§ Written task
Copy the lines verbatim, beginning at the start of the entries and ending with the line that contains "temperature". Leave the pictures out of your answer.

§ Chart reading data
══════════════════════════════

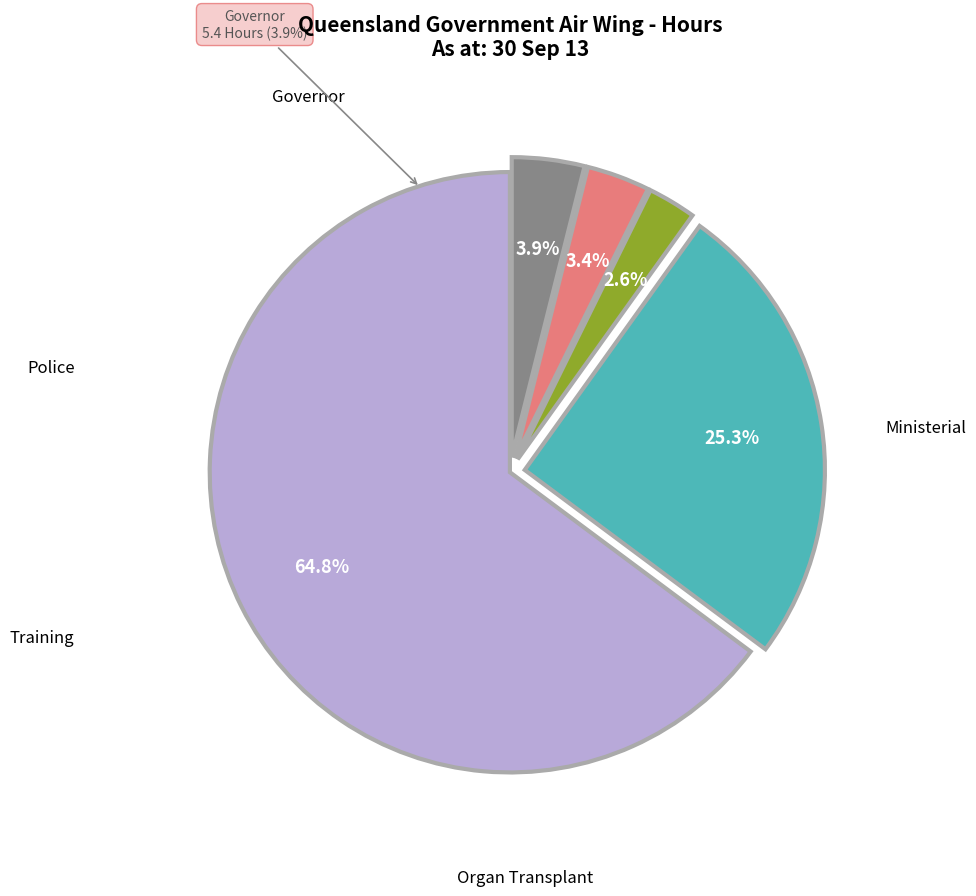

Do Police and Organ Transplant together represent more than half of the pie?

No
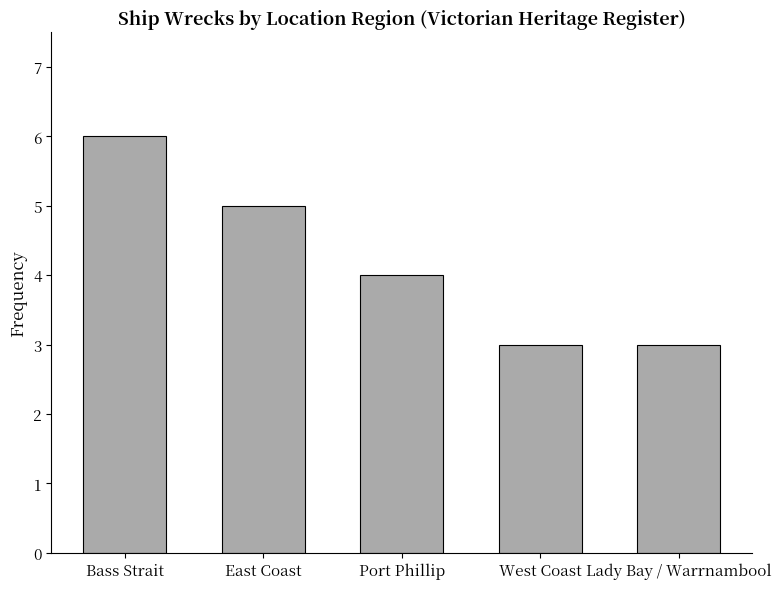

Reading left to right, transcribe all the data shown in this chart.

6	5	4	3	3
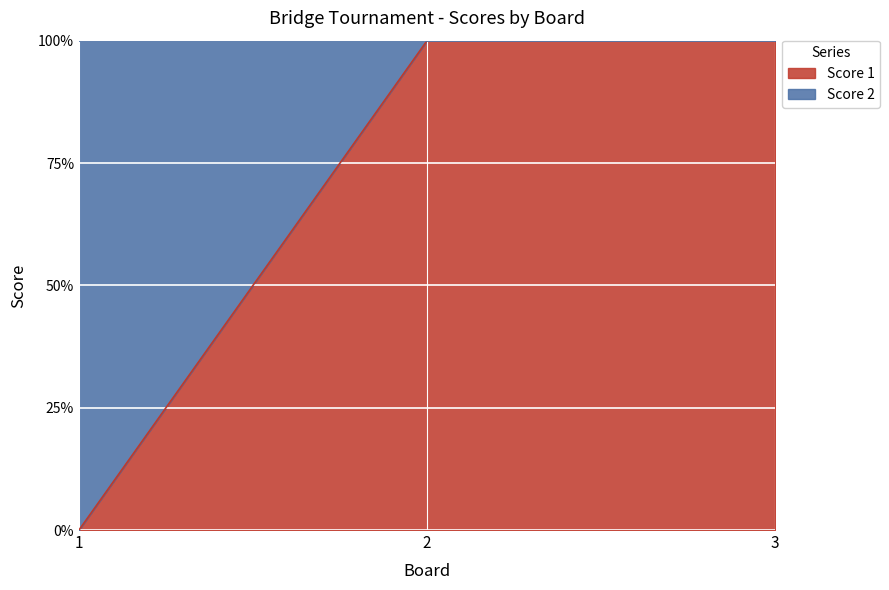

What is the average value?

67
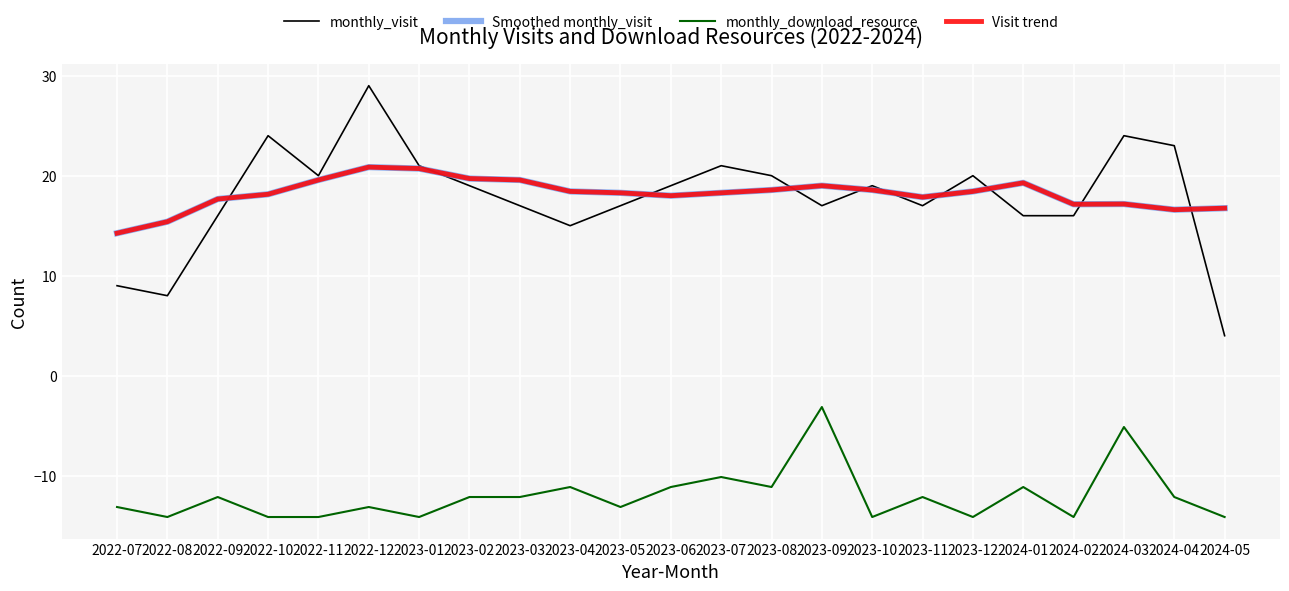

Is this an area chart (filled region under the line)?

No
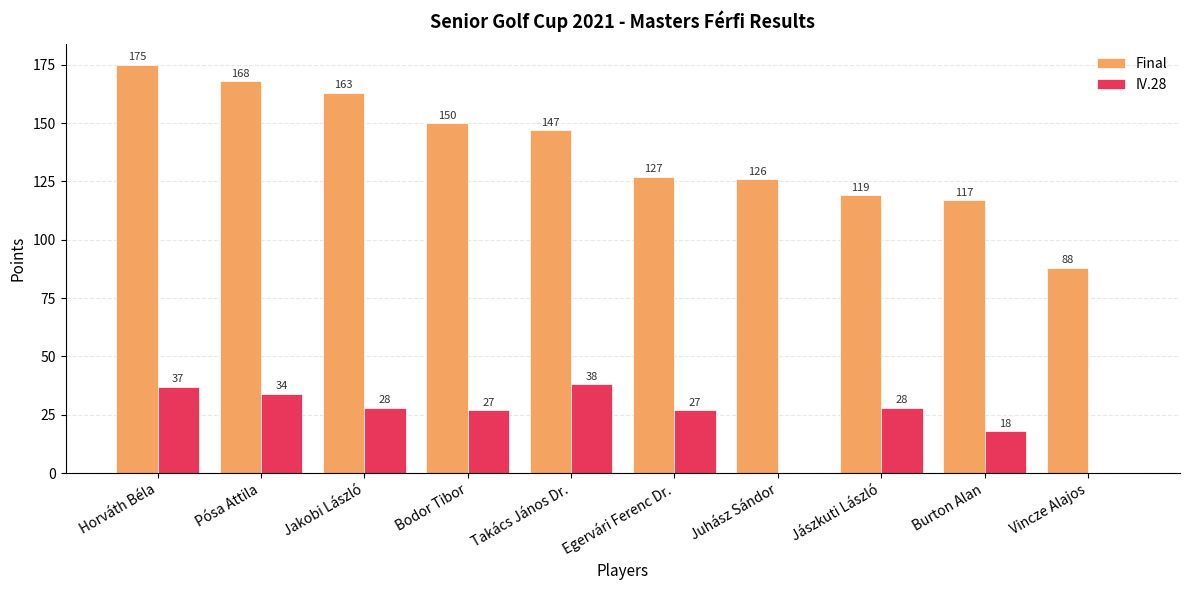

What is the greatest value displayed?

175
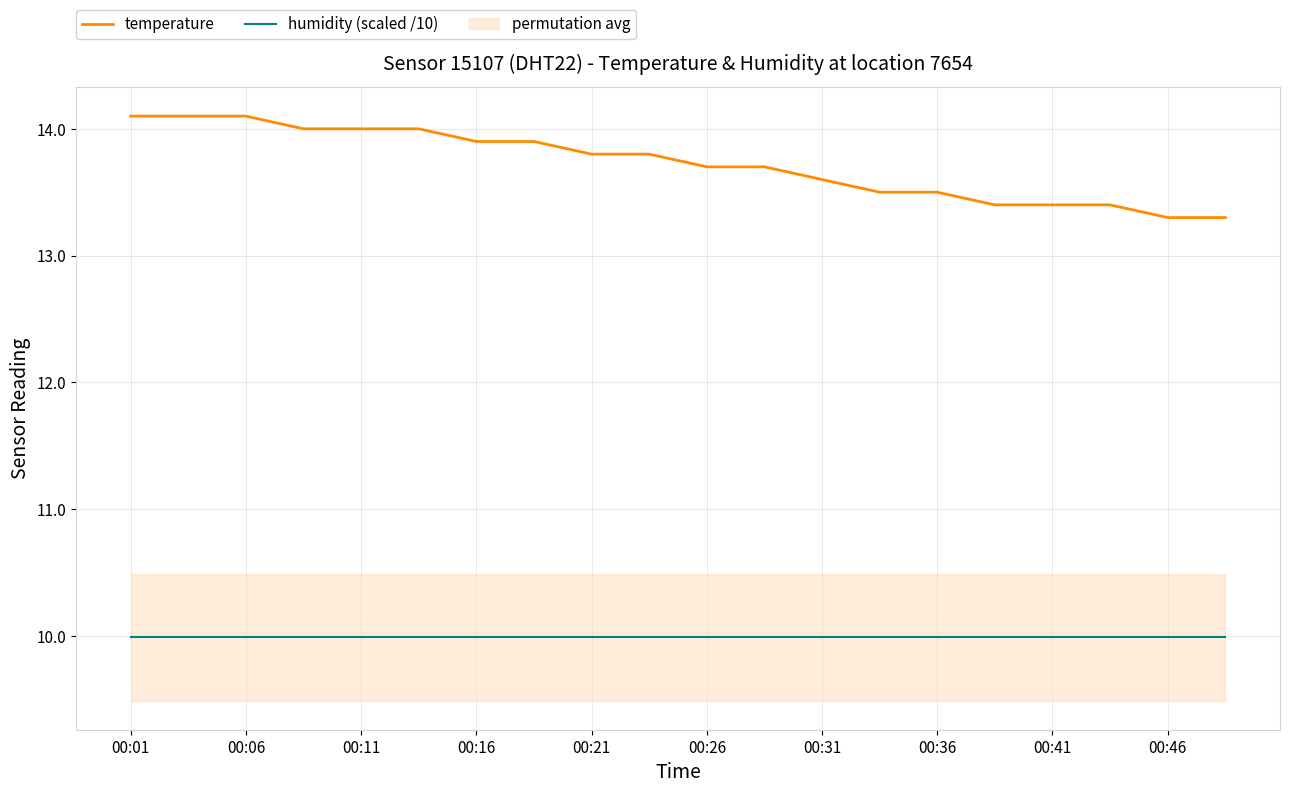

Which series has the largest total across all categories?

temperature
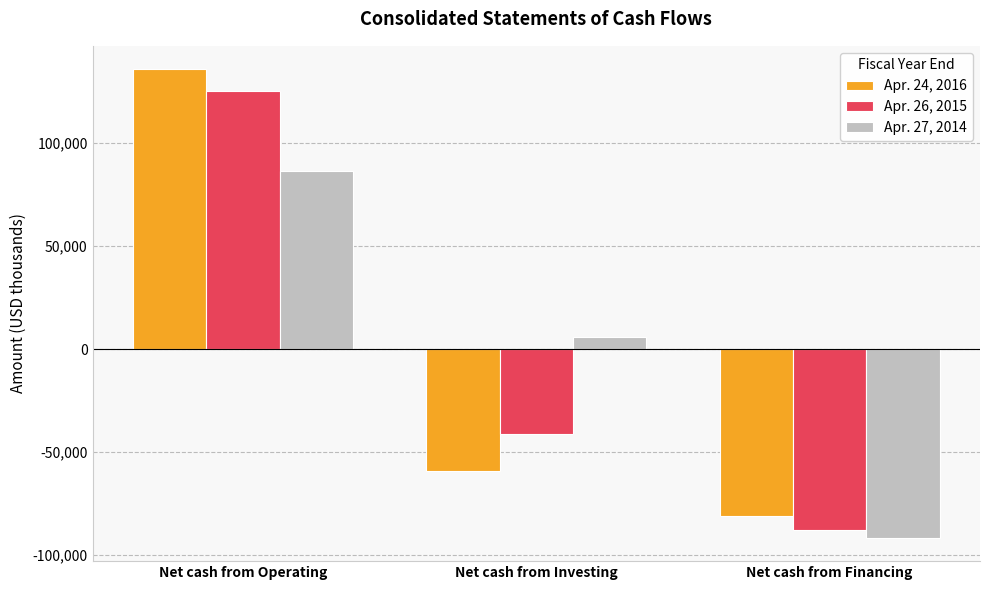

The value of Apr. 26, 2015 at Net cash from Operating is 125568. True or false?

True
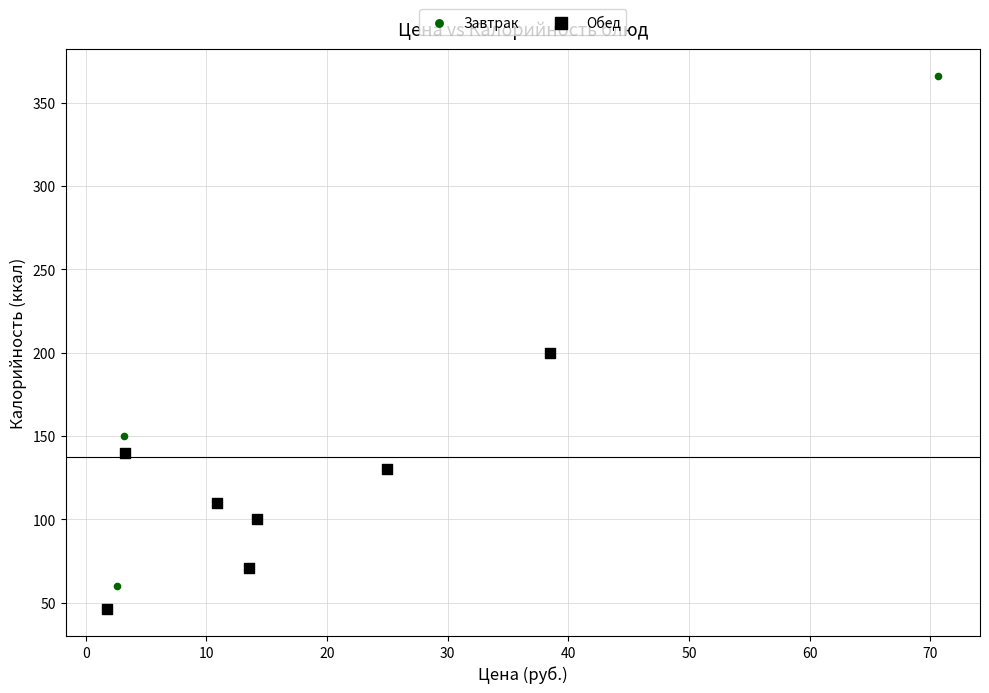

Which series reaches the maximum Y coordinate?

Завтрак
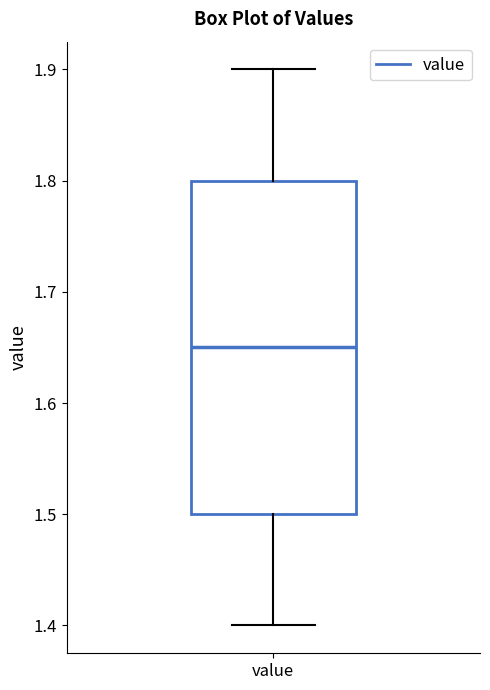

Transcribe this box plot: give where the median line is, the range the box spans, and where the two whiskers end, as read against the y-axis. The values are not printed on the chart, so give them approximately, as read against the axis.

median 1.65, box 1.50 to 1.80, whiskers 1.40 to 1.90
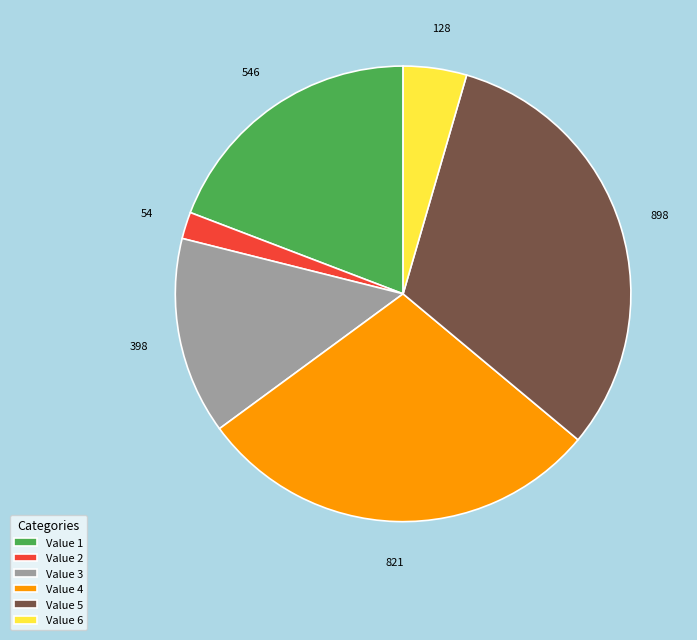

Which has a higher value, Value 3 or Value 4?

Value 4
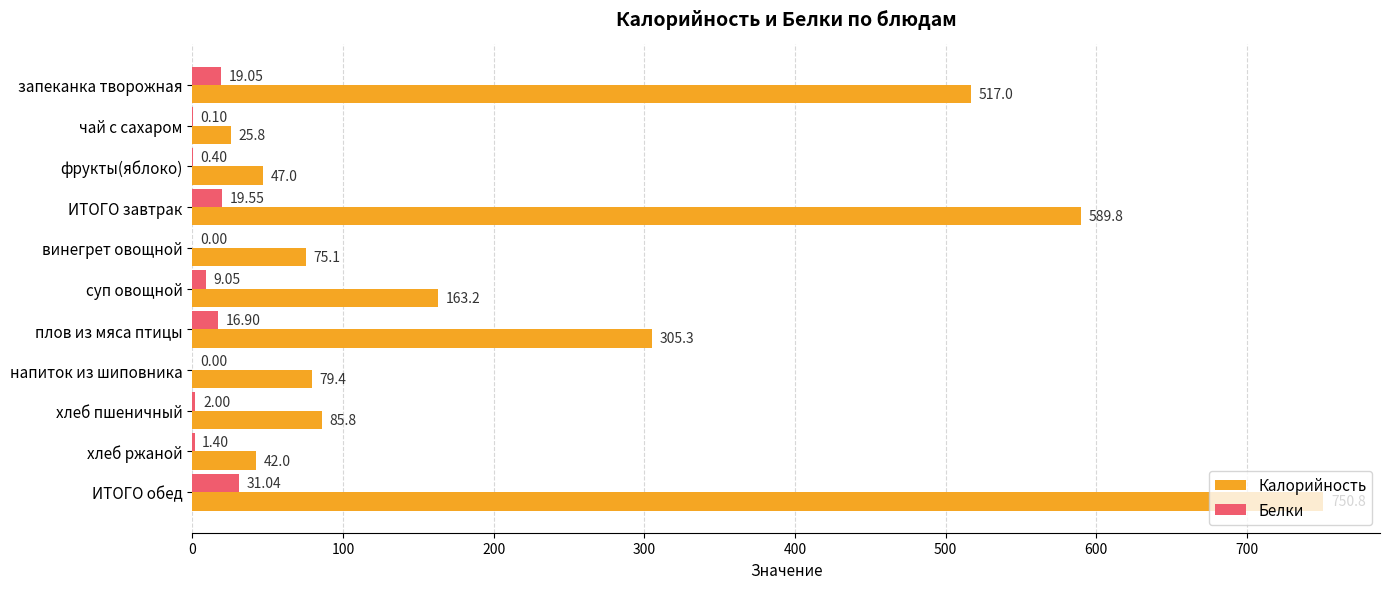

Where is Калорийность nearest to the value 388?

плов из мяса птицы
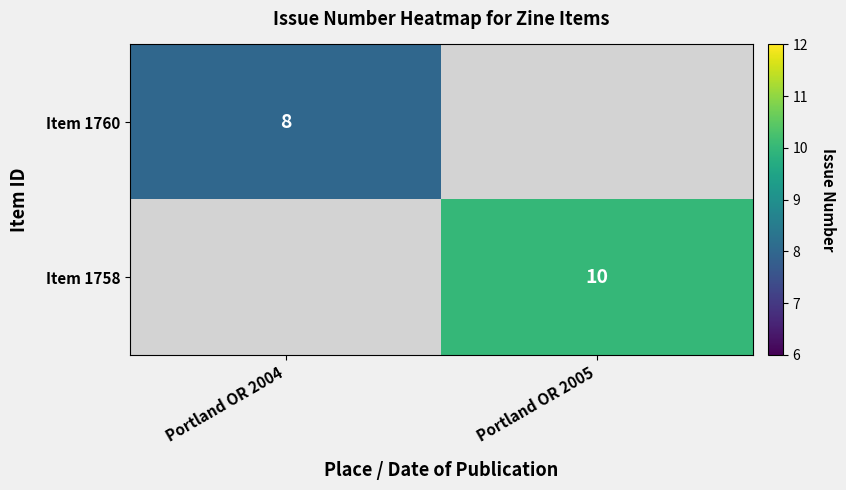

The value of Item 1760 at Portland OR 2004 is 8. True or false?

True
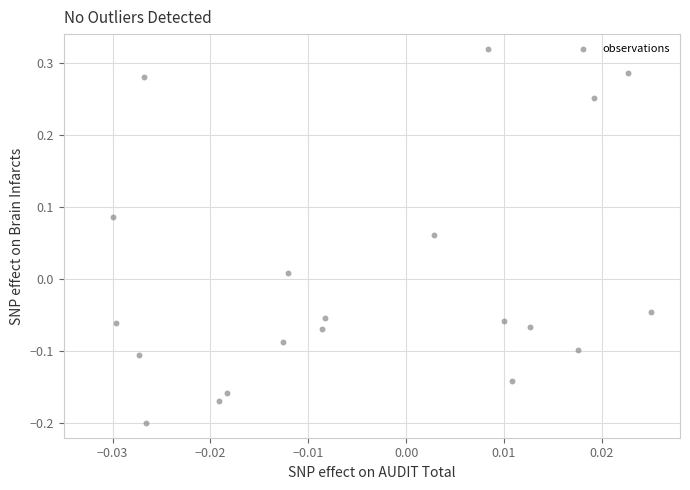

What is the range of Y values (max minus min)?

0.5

══════════════════════════════

§ Task output
Do Police and Organ Transplant together represent more than half of the pie?

No

Reading left to right, transcribe all the data shown in this chart.

6	5	4	3	3

What is the average value?

67

Is this an area chart (filled region under the line)?

No

What is the greatest value displayed?

175

Which series has the largest total across all categories?

temperature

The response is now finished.